Children playing at A Tu Village in the central province of Quang Nam
In an ethnic minority Co Tu village in the central province of Quang Nam, locals exchange goods directly without using money rendering the medium most of the world has for centuries seen as indispensable, nearly useless.
Tongol Yeng, 55, the patriarch of A Tu Village, which is naturally isolated from the outside world due to its surrounding forests and mountains and limited infrastructure, said while in the deltas people can by many things with money, locals "do not know what to do with money."

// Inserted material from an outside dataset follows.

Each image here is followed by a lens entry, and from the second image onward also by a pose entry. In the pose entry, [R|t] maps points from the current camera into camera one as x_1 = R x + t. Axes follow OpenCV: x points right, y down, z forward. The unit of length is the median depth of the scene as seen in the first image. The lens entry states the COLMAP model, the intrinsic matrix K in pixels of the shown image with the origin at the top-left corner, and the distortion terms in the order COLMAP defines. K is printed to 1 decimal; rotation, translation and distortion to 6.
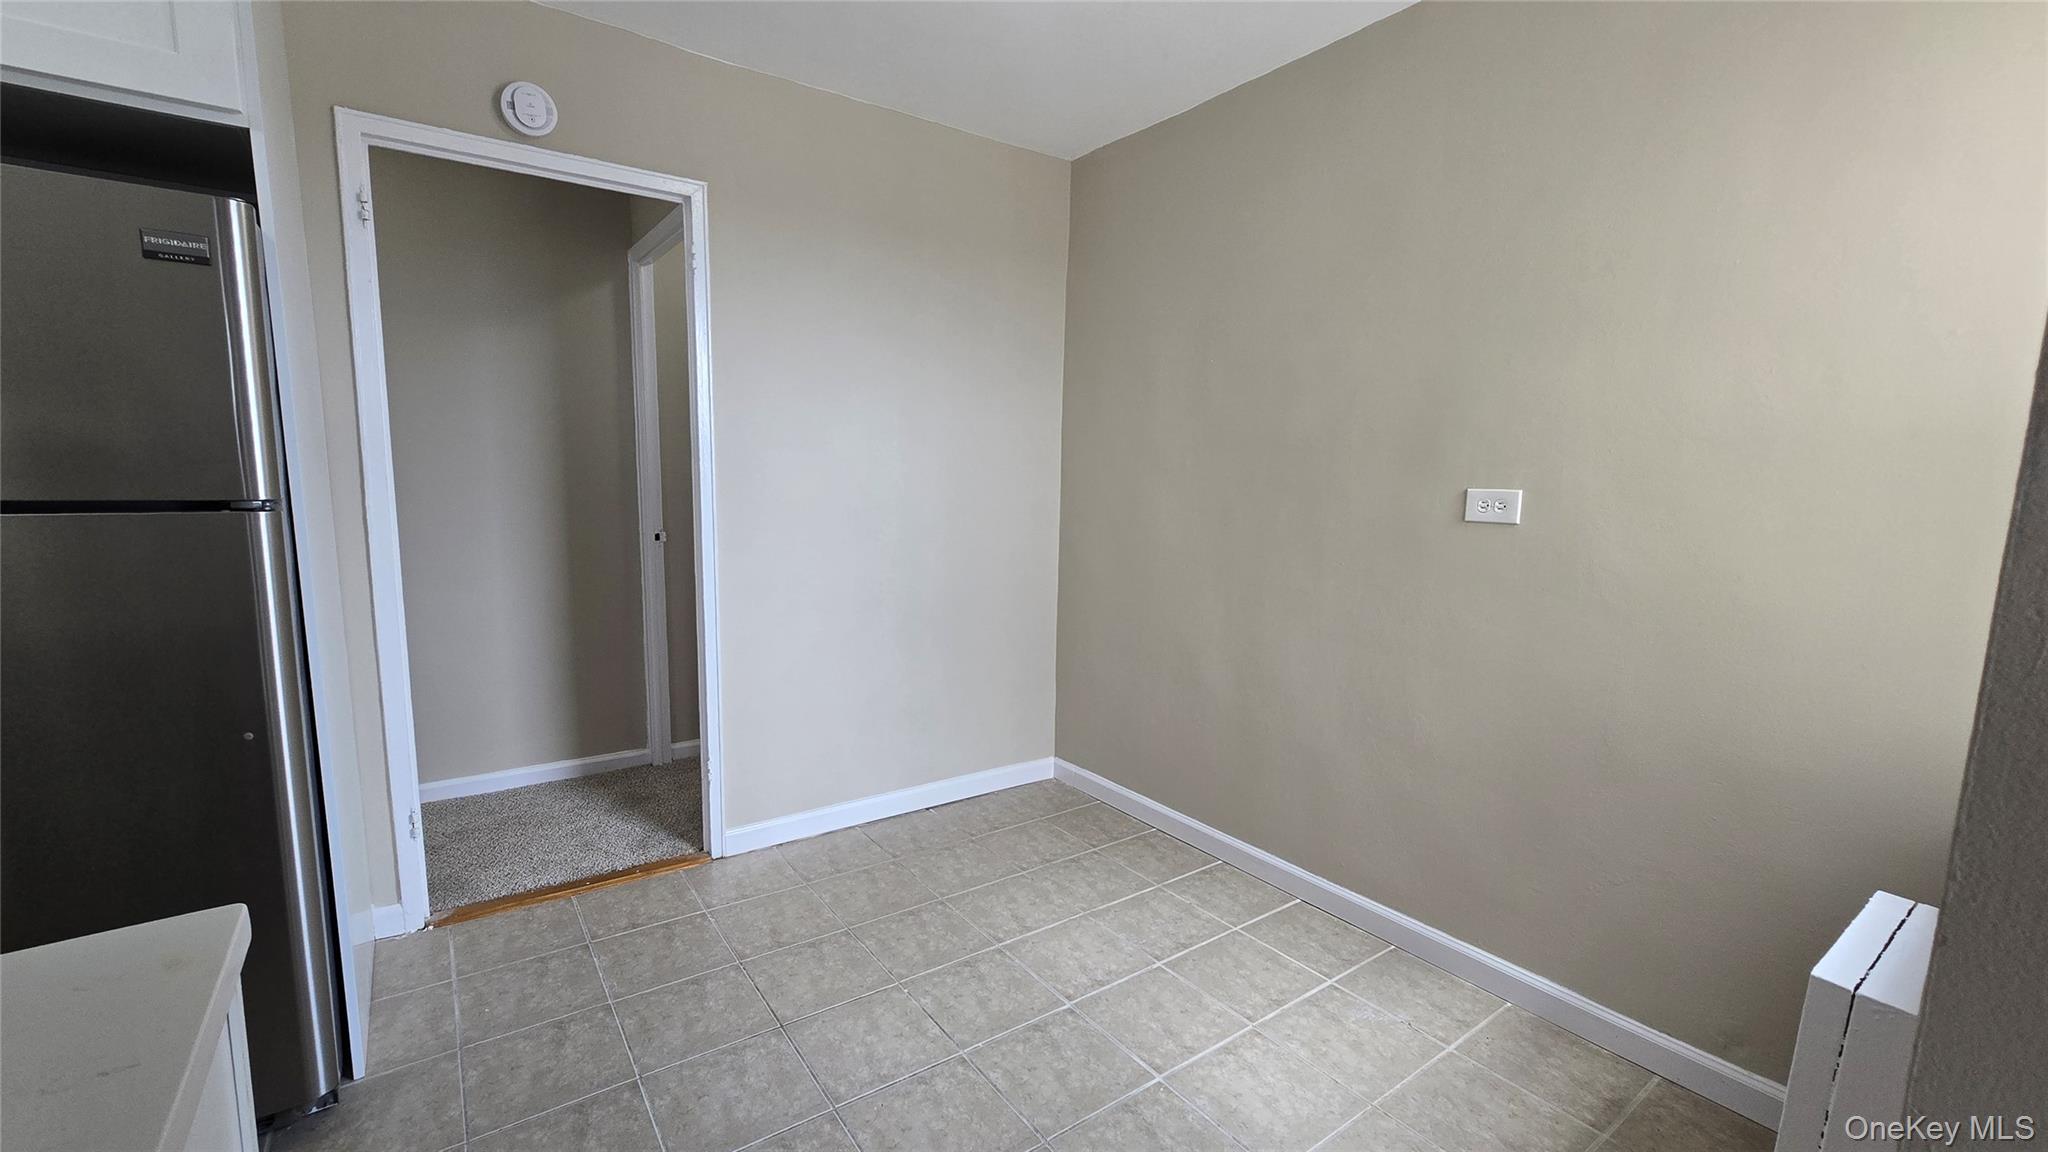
lens RADIAL K [[841.6, 0, 1024.7], [0, 841.6, 575.9], [0, 0, 1]] dist [0.001535, 0.000312]
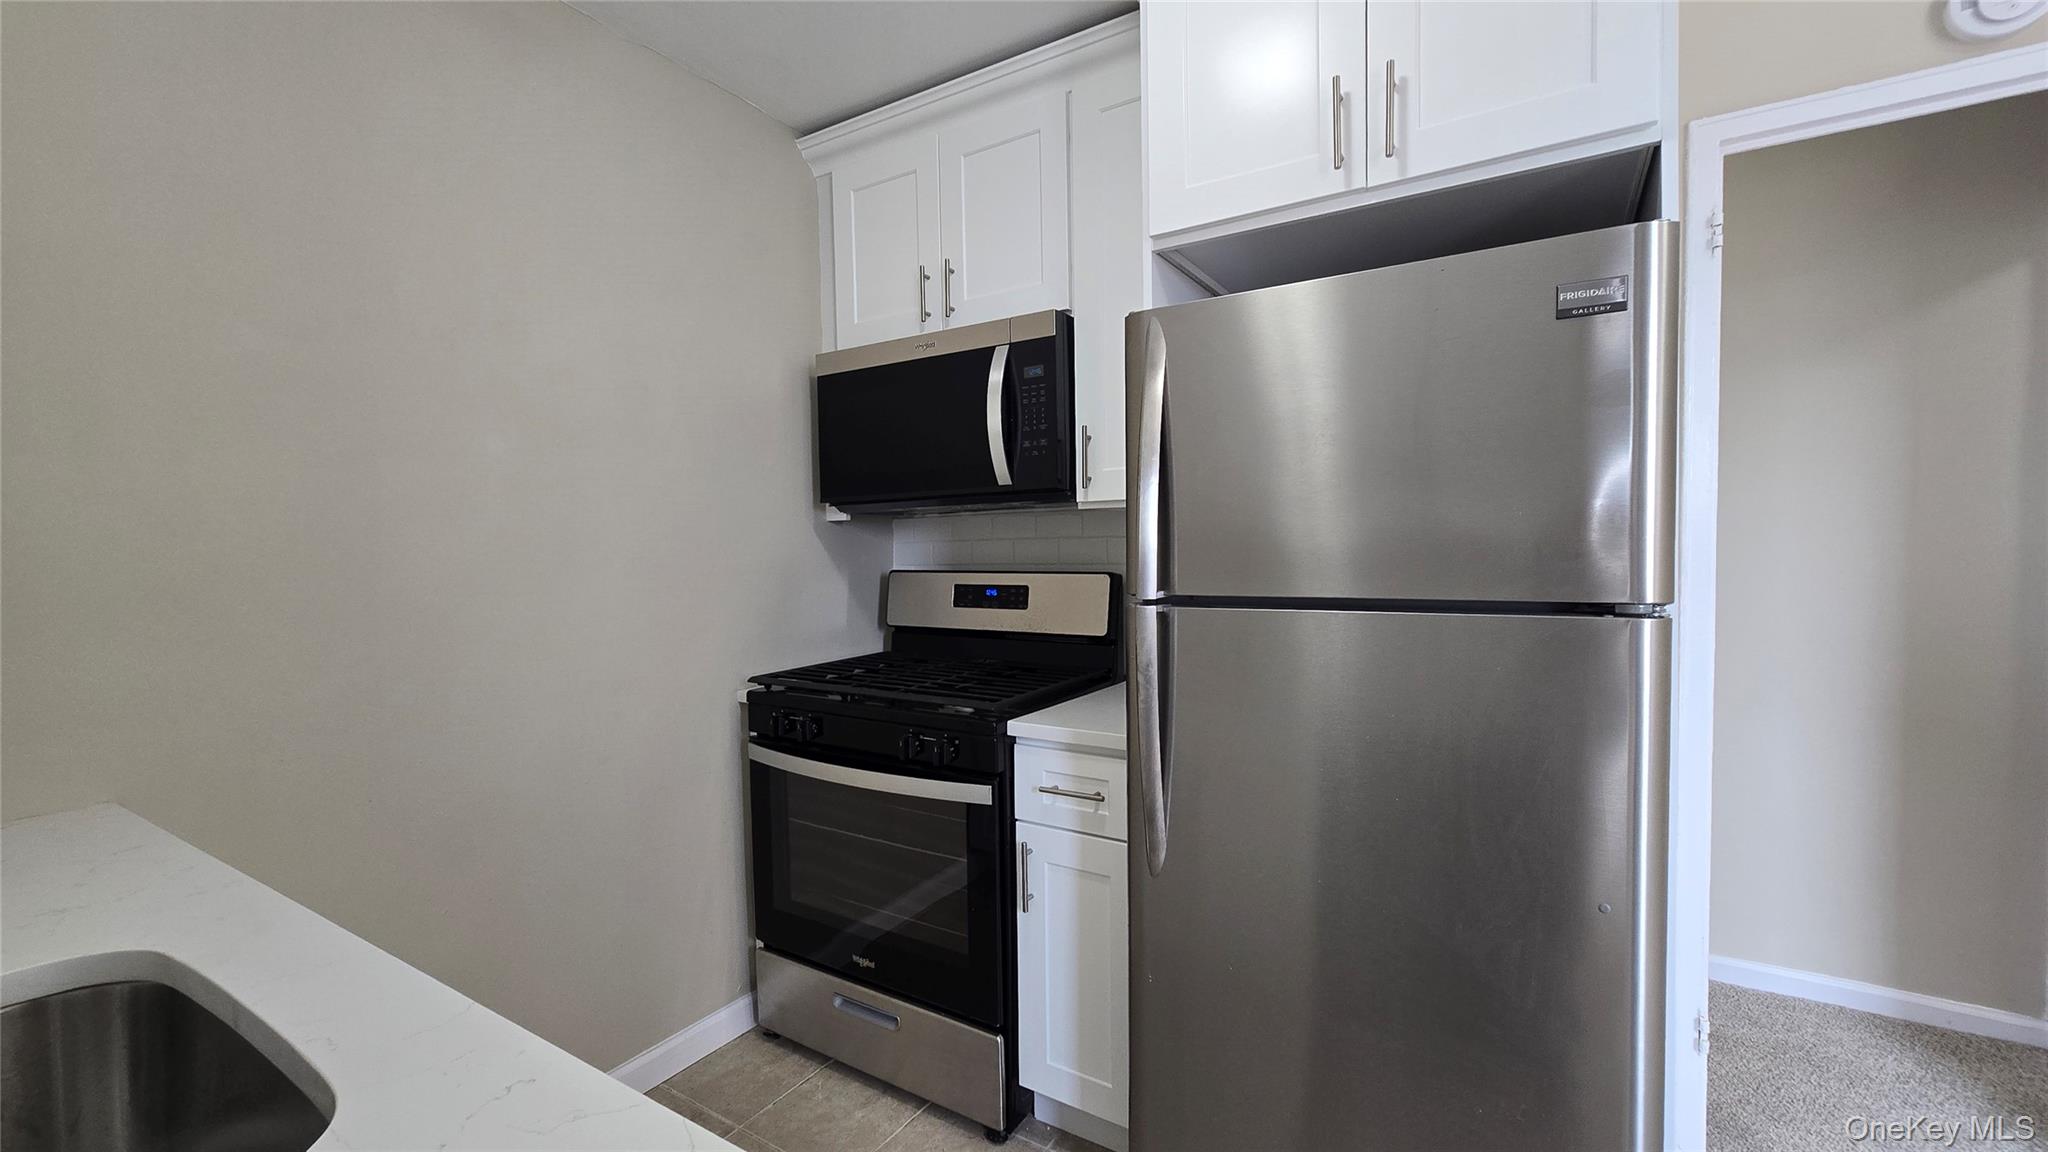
lens RADIAL K [[841.6, 0, 1018.3], [0, 841.6, 579.0], [0, 0, 1]] dist [0.001535, 0.000312]
pose [[0.381237, 0.011939, -0.924400, -0.330075], [-0.102584, 0.994288, -0.029466, -0.024635], [0.918768, 0.106062, 0.380285, 0.144960]]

He said they grow enough rice, cassava, corn and other crops, as well as raise chickens, pigs and other livestock, to meet local demand.
If local people need anything, from a knife to some salt, they can barter with cassava or corn in order to obtain it, he added.

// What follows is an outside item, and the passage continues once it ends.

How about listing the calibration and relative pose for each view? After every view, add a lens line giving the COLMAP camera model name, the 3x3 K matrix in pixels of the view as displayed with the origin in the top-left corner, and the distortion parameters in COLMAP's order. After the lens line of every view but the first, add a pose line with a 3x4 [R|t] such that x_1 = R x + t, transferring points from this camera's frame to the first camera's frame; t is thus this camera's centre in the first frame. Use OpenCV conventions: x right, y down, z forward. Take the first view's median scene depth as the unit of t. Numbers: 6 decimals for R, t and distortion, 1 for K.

"What's money for? We live and grow up here without money."
Yeng's claim was echoed by other locals' headshaking when asked if they had money. They said they also exchange produce for monosodium glutamate, soap and other necessities.
Tongol Huong, 30, a rice farmer, said with a bottle of bee honey or ginseng roots gathered in the forest he can get enough rice and salt to last him until his next rice harvest.
"Sometimes, when we run out of salt, I give them a dog for it," he said.
According to Poloong Thi Nhat, 21, who runs a grocery store in the village, the main commodity here is salt, which people trade cassava and corn for every day.
Men often trade ginseng and honey for sweets, fish and rice wine, she said, adding that she then exchanges the items at a store in the center of Ch'om Commune for more goods to trade at her village.
Such barter systems are not restricted to A Tu Village.
Yeng said when he was young he often went to Ka Don Village in Sekong Province, Laos, which can be reached within an hour by foot, to exchange agates for tut, a kind of brocade.
During the visits, he has made friends with many people in the Lao village, which allows him to exchange his farm produce for pigs, chickens and even cows when rice crops are poor.
"Whenever we lack something, we go to their village and make an exchange, instead of selling. We don't see the point in taking money for it," he said.